AFP , Monday 2 Apr 2012

Senior officials from Sudan and South Sudan met in Ethiopia for the first direct negotiation since heavy fighting between their armies broke out last week

Senior officials from Sudan and South Sudan met Monday for the first face-to-face talks since heavy fighting between their armies broke out last week in disputed oil-rich border regions.

Bloody clashes including airstrikes, tanks and heavy artillery -- the worst violence since South Sudan's independence in July -- had raised international concerns the former civil war foes could return to all out war.

Sudanese Defence Minister Abdel-Rahim Mohamed Hussein, who met his southern counterpart John Kong Nyuon with their respective delegations, said he hoped the meeting would result in a signed deal.

"We agreed that this tension between the two countries should be released," Hussein said.

Southern Information Minister Barnaba Marial Benjamin said talks were ongoing, but added claims that Khartoum was "still bombing" border areas in the South.

"South Sudan is determined to ensure a return to war is avoided and to peacefully resolve the outstanding issues," he told reporters in Nairobi.

"It is time to leave the path of confrontation and war, and walk the path of peace in the interest of the people of Sudan and South Sudan."

Delegations from both countries were in the Ethiopian capital for crisis talks that were stalled after both sides accused each other of initiating the clashes.

Sudan's army late Sunday claimed South Sudanese forces launched another push into the Heglig oil region -- a disputed area controlled by Khartoum -- accusations denied by Juba.

Tensions remain high between their armies along the border, and both sides have traded furious rhetoric.

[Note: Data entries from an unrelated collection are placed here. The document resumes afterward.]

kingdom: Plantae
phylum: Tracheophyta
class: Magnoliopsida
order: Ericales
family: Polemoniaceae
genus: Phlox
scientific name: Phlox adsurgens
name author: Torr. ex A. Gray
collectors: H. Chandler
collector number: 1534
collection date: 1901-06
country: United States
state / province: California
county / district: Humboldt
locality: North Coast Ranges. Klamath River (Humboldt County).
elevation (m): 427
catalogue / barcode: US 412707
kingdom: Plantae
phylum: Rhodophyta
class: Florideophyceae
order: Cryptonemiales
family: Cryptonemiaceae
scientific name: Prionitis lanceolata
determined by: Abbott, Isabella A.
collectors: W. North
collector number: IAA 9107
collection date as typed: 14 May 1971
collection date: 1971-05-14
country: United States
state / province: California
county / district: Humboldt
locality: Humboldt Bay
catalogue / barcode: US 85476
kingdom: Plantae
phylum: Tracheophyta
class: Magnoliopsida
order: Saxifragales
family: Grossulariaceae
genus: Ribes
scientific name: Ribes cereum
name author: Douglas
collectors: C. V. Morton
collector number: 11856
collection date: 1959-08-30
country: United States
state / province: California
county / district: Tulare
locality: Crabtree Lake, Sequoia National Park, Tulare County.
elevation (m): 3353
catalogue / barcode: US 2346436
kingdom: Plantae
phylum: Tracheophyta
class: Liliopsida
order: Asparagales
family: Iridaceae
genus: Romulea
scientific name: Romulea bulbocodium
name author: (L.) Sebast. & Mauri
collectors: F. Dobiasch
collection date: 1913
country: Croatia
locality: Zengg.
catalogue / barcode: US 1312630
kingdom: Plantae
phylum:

"It is very clear that the aggression is from their side," said Badreldin Abdalla, a senior official at Sudan's foreign ministry attending the talks, adding that Khartoum was "committed to peace."

"Sudan's government is not for war, it is not for conflict again," Abdalla said ahead of Monday's meeting.

Juba's chief negotiator Pagan Amum on Sunday accused the north of "waging war" and said Khartoum was planning fresh attacks.